Deniz'lerin yakalandığı günlerde anamdan gelen bir mektupla aldım bu şiiri. Birkaç kopyasını çıkardım. Avaz verdim. Yani ona bir müzik yaptım. Saz eşliğinde türkü olarak söylemeye başladım.
Bugün halkın bildiği türkünün avazı bizim özgün avazımız değildi. Şarkışla'da söylenen bir başka türkünün "Celal Oğlan Türküsü"nün avazıdır.

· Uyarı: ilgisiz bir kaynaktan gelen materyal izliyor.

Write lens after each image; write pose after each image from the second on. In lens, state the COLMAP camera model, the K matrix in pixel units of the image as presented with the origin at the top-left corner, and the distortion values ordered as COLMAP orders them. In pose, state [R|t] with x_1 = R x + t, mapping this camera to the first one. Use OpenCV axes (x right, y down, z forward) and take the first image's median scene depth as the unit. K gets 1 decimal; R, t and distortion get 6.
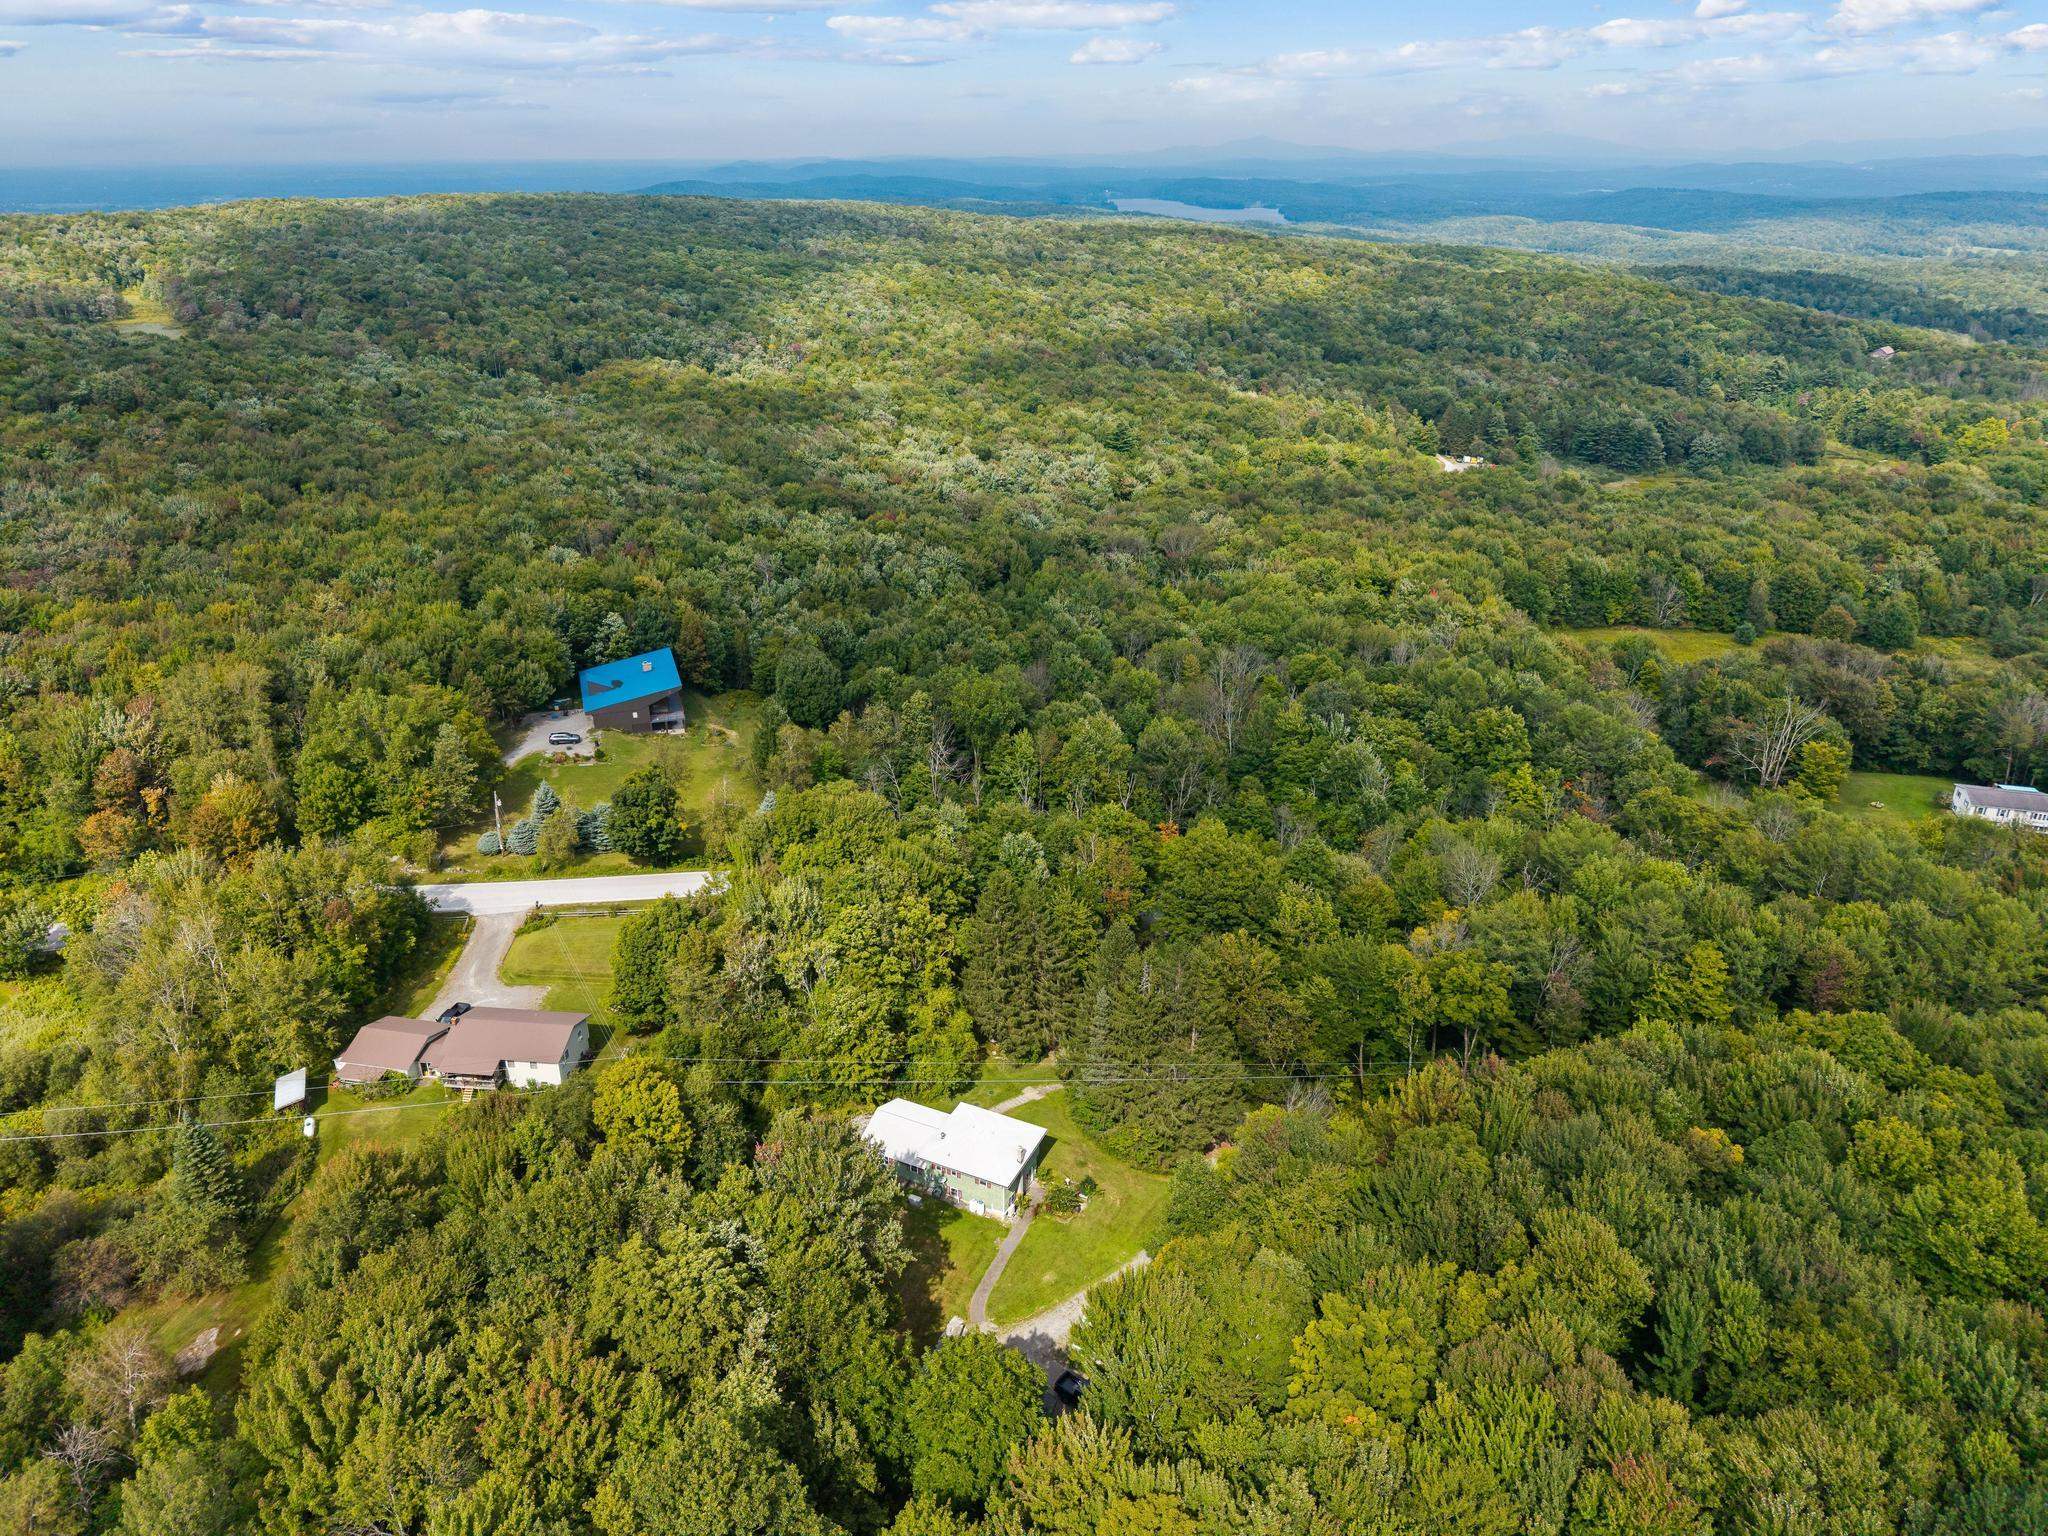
lens RADIAL K [[1357.0, 0, 1011.7], [0, 1357.0, 766.1], [0, 0, 1]] dist [0.017190, -0.006286]
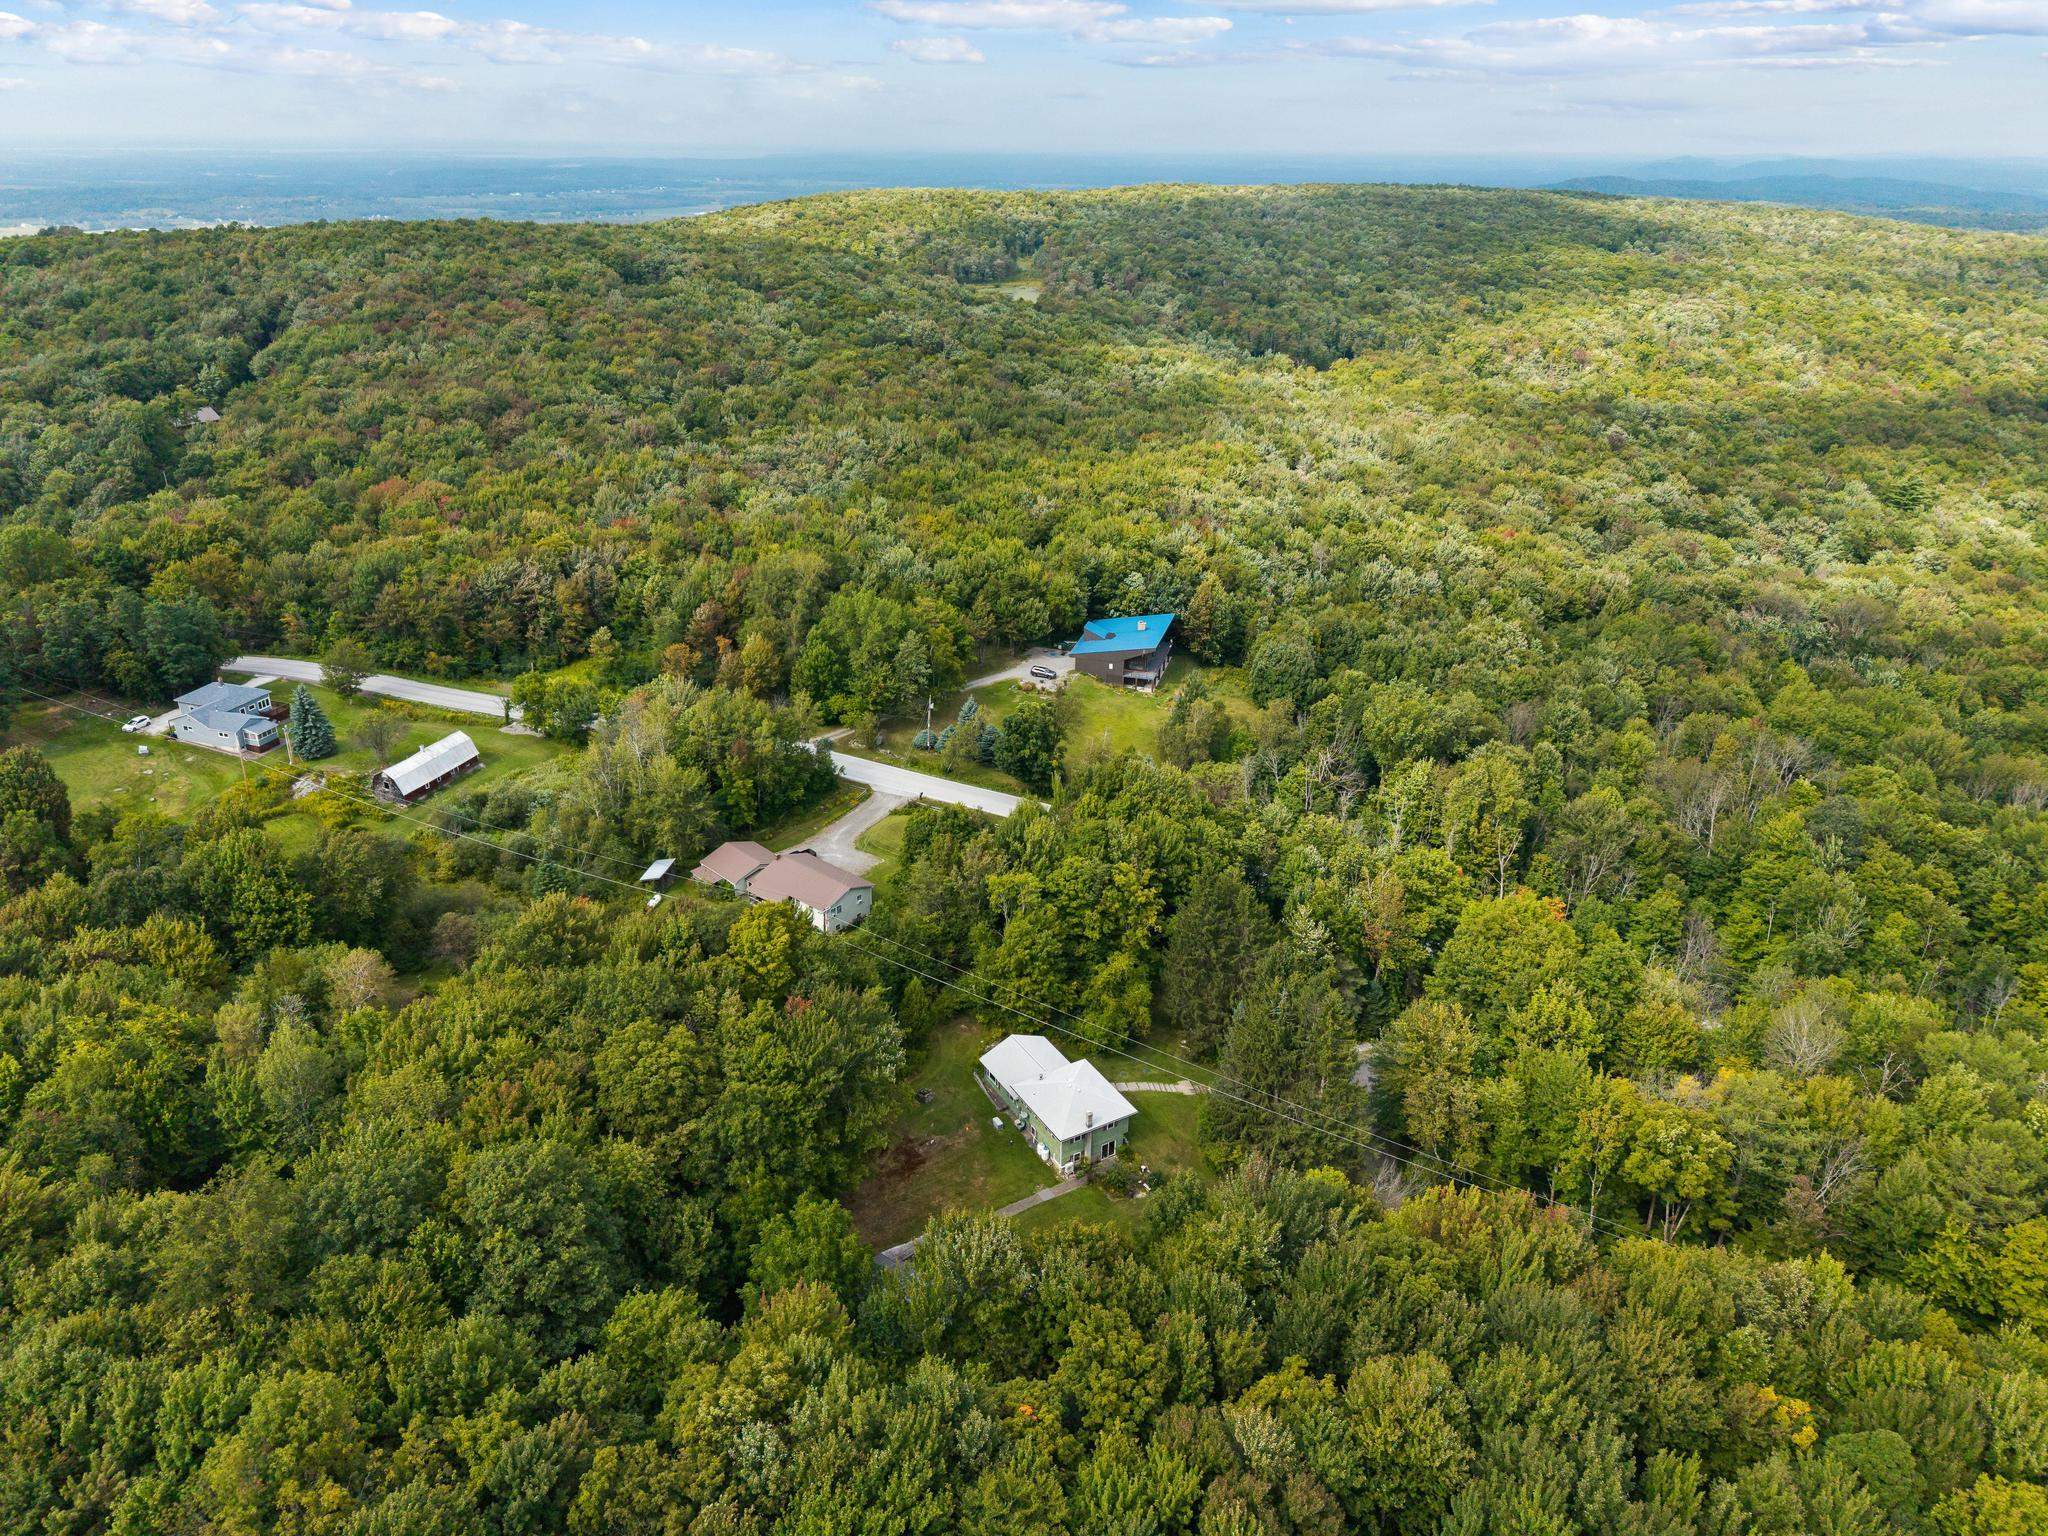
lens RADIAL K [[1357.0, 0, 1011.9], [0, 1357.0, 770.3], [0, 0, 1]] dist [0.017190, -0.006286]
pose [[0.827829, 0.246992, -0.503680, 0.311331], [-0.243233, 0.967105, 0.074476, -0.026096], [0.505506, 0.060858, 0.860674, 0.046913]]
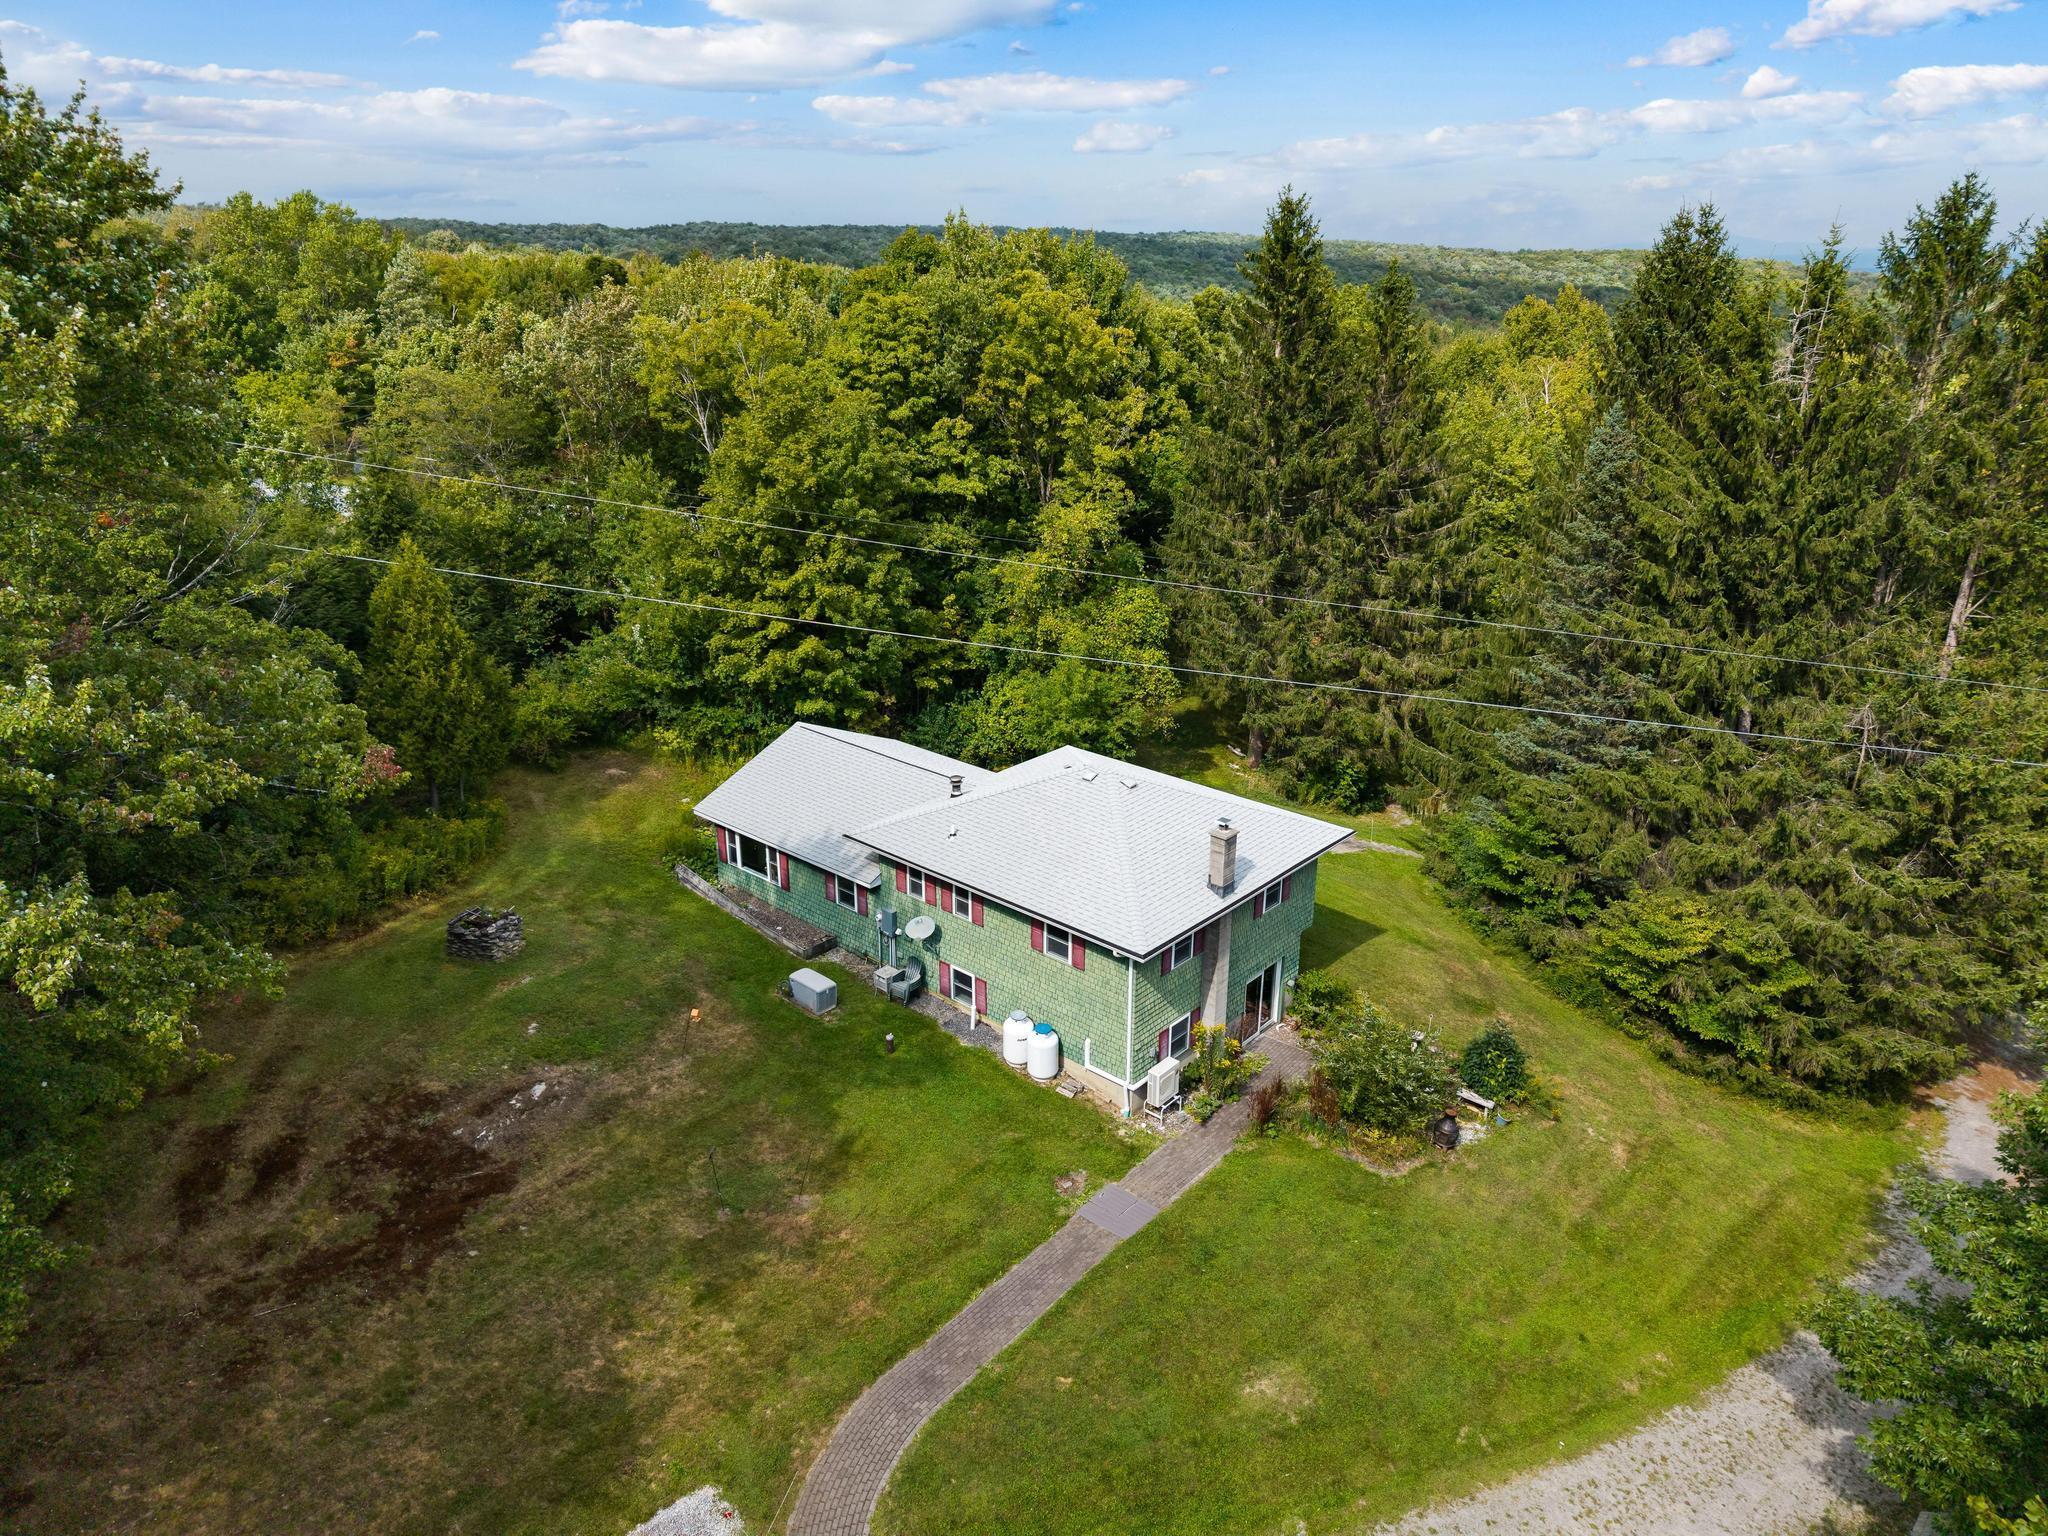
lens RADIAL K [[1357.0, 0, 1020.4], [0, 1357.0, 767.6], [0, 0, 1]] dist [0.017190, -0.006286]
pose [[0.960175, 0.101713, -0.260227, 0.024695], [-0.117556, 0.991999, -0.046018, 0.214887], [0.253465, 0.074777, 0.964450, 0.568346]]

Bu şiirle halk türkülerinin oluşum süreçleri üstüne bazı deneyler edindik. Halkın ağzında sözcüklerin az çok değiştirildiğini hatta bazı dörtlüklerin tümden unutulduğunu ya da şiirden çıkartıldığını gördük. Örneğin Zülfü Livaneli'nin söyleyişinde yukarıdaki son iki dörtlük yoktu.
"Deniz Gezmiş Ağıdı"nı herkes biliyor. Oysa anamın daha ne güzel şiirleri vardı. Kitapta bu şiirlerle birlikte "halk kültürünün kalbi" olan Şarkışla yöresi üstüne antropolojik bir inceleme de bulacaksınız.